== Segment start ==

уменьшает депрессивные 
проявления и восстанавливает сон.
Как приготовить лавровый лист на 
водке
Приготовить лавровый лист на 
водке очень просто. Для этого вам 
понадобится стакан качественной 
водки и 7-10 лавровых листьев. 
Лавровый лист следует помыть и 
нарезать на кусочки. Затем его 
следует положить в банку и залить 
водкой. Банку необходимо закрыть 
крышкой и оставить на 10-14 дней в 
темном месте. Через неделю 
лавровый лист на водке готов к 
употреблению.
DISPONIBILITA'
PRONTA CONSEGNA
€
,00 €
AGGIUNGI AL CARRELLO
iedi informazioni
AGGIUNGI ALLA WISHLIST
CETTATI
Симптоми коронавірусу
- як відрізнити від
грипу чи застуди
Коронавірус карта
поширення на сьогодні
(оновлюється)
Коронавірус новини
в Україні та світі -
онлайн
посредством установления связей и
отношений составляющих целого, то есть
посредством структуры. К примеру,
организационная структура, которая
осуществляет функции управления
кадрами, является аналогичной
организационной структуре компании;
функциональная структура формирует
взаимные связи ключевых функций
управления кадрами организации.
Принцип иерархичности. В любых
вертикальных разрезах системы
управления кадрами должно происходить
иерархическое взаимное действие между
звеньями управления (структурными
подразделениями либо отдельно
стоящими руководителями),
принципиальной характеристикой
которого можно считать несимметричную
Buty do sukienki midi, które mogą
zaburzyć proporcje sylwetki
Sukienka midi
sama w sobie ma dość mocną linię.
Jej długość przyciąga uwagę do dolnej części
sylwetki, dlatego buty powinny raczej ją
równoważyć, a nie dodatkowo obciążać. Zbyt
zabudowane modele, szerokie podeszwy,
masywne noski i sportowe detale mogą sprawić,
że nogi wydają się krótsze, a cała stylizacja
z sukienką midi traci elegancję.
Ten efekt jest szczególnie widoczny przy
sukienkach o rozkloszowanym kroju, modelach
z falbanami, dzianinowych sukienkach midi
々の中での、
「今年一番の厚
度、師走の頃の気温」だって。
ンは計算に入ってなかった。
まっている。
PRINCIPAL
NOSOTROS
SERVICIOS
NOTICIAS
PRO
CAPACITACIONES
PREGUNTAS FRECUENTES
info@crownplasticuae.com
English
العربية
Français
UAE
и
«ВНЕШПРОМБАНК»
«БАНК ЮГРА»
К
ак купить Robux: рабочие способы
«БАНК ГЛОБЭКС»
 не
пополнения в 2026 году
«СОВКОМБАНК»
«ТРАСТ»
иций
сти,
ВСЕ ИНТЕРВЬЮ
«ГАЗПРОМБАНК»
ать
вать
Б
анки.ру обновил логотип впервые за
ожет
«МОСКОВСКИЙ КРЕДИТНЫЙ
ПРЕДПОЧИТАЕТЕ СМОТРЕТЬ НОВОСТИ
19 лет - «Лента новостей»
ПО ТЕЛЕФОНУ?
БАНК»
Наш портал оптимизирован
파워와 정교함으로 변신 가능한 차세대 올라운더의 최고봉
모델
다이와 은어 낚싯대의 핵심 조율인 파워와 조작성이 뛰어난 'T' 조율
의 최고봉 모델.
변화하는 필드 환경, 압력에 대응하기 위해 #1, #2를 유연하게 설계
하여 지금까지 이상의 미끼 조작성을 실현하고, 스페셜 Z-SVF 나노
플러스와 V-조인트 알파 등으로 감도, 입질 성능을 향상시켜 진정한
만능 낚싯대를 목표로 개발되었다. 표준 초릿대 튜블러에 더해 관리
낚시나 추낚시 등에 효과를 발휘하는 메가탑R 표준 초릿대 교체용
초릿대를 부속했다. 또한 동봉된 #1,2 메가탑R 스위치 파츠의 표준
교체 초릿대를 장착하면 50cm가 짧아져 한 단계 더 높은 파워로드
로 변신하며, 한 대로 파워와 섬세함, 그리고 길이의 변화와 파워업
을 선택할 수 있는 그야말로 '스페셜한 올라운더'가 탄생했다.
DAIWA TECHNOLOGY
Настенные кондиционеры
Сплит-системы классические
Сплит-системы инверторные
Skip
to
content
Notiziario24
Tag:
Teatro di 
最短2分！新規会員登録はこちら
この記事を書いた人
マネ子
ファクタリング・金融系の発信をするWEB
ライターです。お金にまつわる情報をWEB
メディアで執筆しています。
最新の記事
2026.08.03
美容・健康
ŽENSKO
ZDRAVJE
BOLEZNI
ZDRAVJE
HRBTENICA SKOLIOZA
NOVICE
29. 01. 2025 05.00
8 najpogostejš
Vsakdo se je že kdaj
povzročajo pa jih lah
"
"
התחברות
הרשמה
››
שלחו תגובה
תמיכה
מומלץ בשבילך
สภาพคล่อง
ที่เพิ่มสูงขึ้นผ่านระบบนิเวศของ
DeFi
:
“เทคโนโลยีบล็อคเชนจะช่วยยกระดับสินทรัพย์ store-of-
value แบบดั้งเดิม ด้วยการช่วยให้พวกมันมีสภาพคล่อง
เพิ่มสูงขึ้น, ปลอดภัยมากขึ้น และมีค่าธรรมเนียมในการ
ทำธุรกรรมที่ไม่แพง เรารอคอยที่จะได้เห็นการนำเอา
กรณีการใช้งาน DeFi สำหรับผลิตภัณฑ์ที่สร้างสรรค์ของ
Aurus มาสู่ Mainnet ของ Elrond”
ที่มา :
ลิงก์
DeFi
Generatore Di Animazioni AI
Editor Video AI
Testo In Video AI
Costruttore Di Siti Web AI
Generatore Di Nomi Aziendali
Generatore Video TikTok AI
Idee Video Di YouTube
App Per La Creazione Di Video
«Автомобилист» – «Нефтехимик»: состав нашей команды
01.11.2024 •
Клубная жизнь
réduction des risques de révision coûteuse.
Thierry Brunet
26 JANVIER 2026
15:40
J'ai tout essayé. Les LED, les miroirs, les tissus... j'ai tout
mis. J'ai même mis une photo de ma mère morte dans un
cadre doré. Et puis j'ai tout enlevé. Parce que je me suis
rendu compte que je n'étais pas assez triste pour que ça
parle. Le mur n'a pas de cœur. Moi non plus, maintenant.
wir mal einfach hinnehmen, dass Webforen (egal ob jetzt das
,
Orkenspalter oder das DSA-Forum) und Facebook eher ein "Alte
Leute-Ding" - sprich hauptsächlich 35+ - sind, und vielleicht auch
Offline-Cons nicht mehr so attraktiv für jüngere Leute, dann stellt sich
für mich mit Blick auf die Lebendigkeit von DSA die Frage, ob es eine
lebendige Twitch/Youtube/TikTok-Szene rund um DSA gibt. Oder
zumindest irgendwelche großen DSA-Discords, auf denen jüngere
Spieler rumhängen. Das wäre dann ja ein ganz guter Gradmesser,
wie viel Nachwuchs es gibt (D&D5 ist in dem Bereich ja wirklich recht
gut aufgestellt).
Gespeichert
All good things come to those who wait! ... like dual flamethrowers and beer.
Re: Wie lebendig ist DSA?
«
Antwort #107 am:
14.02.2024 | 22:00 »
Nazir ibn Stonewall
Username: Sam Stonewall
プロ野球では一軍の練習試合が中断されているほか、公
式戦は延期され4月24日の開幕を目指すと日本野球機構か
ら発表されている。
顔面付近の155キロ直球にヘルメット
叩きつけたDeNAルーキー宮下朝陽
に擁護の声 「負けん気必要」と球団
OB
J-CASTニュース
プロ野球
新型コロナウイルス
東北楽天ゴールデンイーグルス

== Segment end ==

* EXERCISE BRIEF: Transcribe each line of the listing exactly.

* EXERCISE RESULT:
уменьшает депрессивные 
проявления и восстанавливает сон.
Как приготовить лавровый лист на 
водке
Приготовить лавровый лист на 
водке очень просто. Для этого вам 
понадобится стакан качественной 
водки и 7-10 лавровых листьев. 
Лавровый лист следует помыть и 
нарезать на кусочки. Затем его 
следует положить в банку и залить 
водкой. Банку необходимо закрыть 
крышкой и оставить на 10-14 дней в 
темном месте. Через неделю 
лавровый лист на водке готов к 
употреблению.
DISPONIBILITA'
PRONTA CONSEGNA
€
,00 €
AGGIUNGI AL CARRELLO
iedi informazioni
AGGIUNGI ALLA WISHLIST
CETTATI
Симптоми коронавірусу
- як відрізнити від
грипу чи застуди
Коронавірус карта
поширення на сьогодні
(оновлюється)
Коронавірус новини
в Україні та світі -
онлайн
посредством установления связей и
отношений составляющих целого, то есть
посредством структуры. К примеру,
организационная структура, которая
осуществляет функции управления
кадрами, является аналогичной
организационной структуре компании;
функциональная структура формирует
взаимные связи ключевых функций
управления кадрами организации.
Принцип иерархичности. В любых
вертикальных разрезах системы
управления кадрами должно происходить
иерархическое взаимное действие между
звеньями управления (структурными
подразделениями либо отдельно
стоящими руководителями),
принципиальной характеристикой
которого можно считать несимметричную
Buty do sukienki midi, które mogą
zaburzyć proporcje sylwetki
Sukienka midi
sama w sobie ma dość mocną linię.
Jej długość przyciąga uwagę do dolnej części
sylwetki, dlatego buty powinny raczej ją
równoważyć, a nie dodatkowo obciążać. Zbyt
zabudowane modele, szerokie podeszwy,
masywne noski i sportowe detale mogą sprawić,
że nogi wydają się krótsze, a cała stylizacja
z sukienką midi traci elegancję.
Ten efekt jest szczególnie widoczny przy
sukienkach o rozkloszowanym kroju, modelach
z falbanami, dzianinowych sukienkach midi
々の中での、
「今年一番の厚
度、師走の頃の気温」だって。
ンは計算に入ってなかった。
まっている。
PRINCIPAL
NOSOTROS
SERVICIOS
NOTICIAS
PRO
CAPACITACIONES
PREGUNTAS FRECUENTES
info@crownplasticuae.com
English
العربية
Français
UAE
и
«ВНЕШПРОМБАНК»
«БАНК ЮГРА»
К
ак купить Robux: рабочие способы
«БАНК ГЛОБЭКС»
 не
пополнения в 2026 году
«СОВКОМБАНК»
«ТРАСТ»
иций
сти,
ВСЕ ИНТЕРВЬЮ
«ГАЗПРОМБАНК»
ать
вать
Б
анки.ру обновил логотип впервые за
ожет
«МОСКОВСКИЙ КРЕДИТНЫЙ
ПРЕДПОЧИТАЕТЕ СМОТРЕТЬ НОВОСТИ
19 лет - «Лента новостей»
ПО ТЕЛЕФОНУ?
БАНК»
Наш портал оптимизирован
파워와 정교함으로 변신 가능한 차세대 올라운더의 최고봉
모델
다이와 은어 낚싯대의 핵심 조율인 파워와 조작성이 뛰어난 'T' 조율
의 최고봉 모델.
변화하는 필드 환경, 압력에 대응하기 위해 #1, #2를 유연하게 설계
하여 지금까지 이상의 미끼 조작성을 실현하고, 스페셜 Z-SVF 나노
플러스와 V-조인트 알파 등으로 감도, 입질 성능을 향상시켜 진정한
만능 낚싯대를 목표로 개발되었다. 표준 초릿대 튜블러에 더해 관리
낚시나 추낚시 등에 효과를 발휘하는 메가탑R 표준 초릿대 교체용
초릿대를 부속했다. 또한 동봉된 #1,2 메가탑R 스위치 파츠의 표준
교체 초릿대를 장착하면 50cm가 짧아져 한 단계 더 높은 파워로드
로 변신하며, 한 대로 파워와 섬세함, 그리고 길이의 변화와 파워업
을 선택할 수 있는 그야말로 '스페셜한 올라운더'가 탄생했다.
DAIWA TECHNOLOGY
Настенные кондиционеры
Сплит-системы классические
Сплит-системы инверторные
Skip
to
content
Notiziario24
Tag:
Teatro di 
最短2分！新規会員登録はこちら
この記事を書いた人
マネ子
ファクタリング・金融系の発信をするWEB
ライターです。お金にまつわる情報をWEB
メディアで執筆しています。
最新の記事
2026.08.03
美容・健康
ŽENSKO
ZDRAVJE
BOLEZNI
ZDRAVJE
HRBTENICA SKOLIOZA
NOVICE
29. 01. 2025 05.00
8 najpogostejš
Vsakdo se je že kdaj
povzročajo pa jih lah
"
"
התחברות
הרשמה
››
שלחו תגובה
תמיכה
מומלץ בשבילך
สภาพคล่อง
ที่เพิ่มสูงขึ้นผ่านระบบนิเวศของ
DeFi
:
“เทคโนโลยีบล็อคเชนจะช่วยยกระดับสินทรัพย์ store-of-
value แบบดั้งเดิม ด้วยการช่วยให้พวกมันมีสภาพคล่อง
เพิ่มสูงขึ้น, ปลอดภัยมากขึ้น และมีค่าธรรมเนียมในการ
ทำธุรกรรมที่ไม่แพง เรารอคอยที่จะได้เห็นการนำเอา
กรณีการใช้งาน DeFi สำหรับผลิตภัณฑ์ที่สร้างสรรค์ของ
Aurus มาสู่ Mainnet ของ Elrond”
ที่มา :
ลิงก์
DeFi
Generatore Di Animazioni AI
Editor Video AI
Testo In Video AI
Costruttore Di Siti Web AI
Generatore Di Nomi Aziendali
Generatore Video TikTok AI
Idee Video Di YouTube
App Per La Creazione Di Video
«Автомобилист» – «Нефтехимик»: состав нашей команды
01.11.2024 •
Клубная жизнь
réduction des risques de révision coûteuse.
Thierry Brunet
26 JANVIER 2026
15:40
J'ai tout essayé. Les LED, les miroirs, les tissus... j'ai tout
mis. J'ai même mis une photo de ma mère morte dans un
cadre doré. Et puis j'ai tout enlevé. Parce que je me suis
rendu compte que je n'étais pas assez triste pour que ça
parle. Le mur n'a pas de cœur. Moi non plus, maintenant.
wir mal einfach hinnehmen, dass Webforen (egal ob jetzt das
,
Orkenspalter oder das DSA-Forum) und Facebook eher ein "Alte
Leute-Ding" - sprich hauptsächlich 35+ - sind, und vielleicht auch
Offline-Cons nicht mehr so attraktiv für jüngere Leute, dann stellt sich
für mich mit Blick auf die Lebendigkeit von DSA die Frage, ob es eine
lebendige Twitch/Youtube/TikTok-Szene rund um DSA gibt. Oder
zumindest irgendwelche großen DSA-Discords, auf denen jüngere
Spieler rumhängen. Das wäre dann ja ein ganz guter Gradmesser,
wie viel Nachwuchs es gibt (D&D5 ist in dem Bereich ja wirklich recht
gut aufgestellt).
Gespeichert
All good things come to those who wait! ... like dual flamethrowers and beer.
Re: Wie lebendig ist DSA?
«
Antwort #107 am:
14.02.2024 | 22:00 »
Nazir ibn Stonewall
Username: Sam Stonewall
プロ野球では一軍の練習試合が中断されているほか、公
式戦は延期され4月24日の開幕を目指すと日本野球機構か
ら発表されている。
顔面付近の155キロ直球にヘルメット
叩きつけたDeNAルーキー宮下朝陽
に擁護の声 「負けん気必要」と球団
OB
J-CASTニュース
プロ野球
新型コロナウイルス
東北楽天ゴールデンイーグルス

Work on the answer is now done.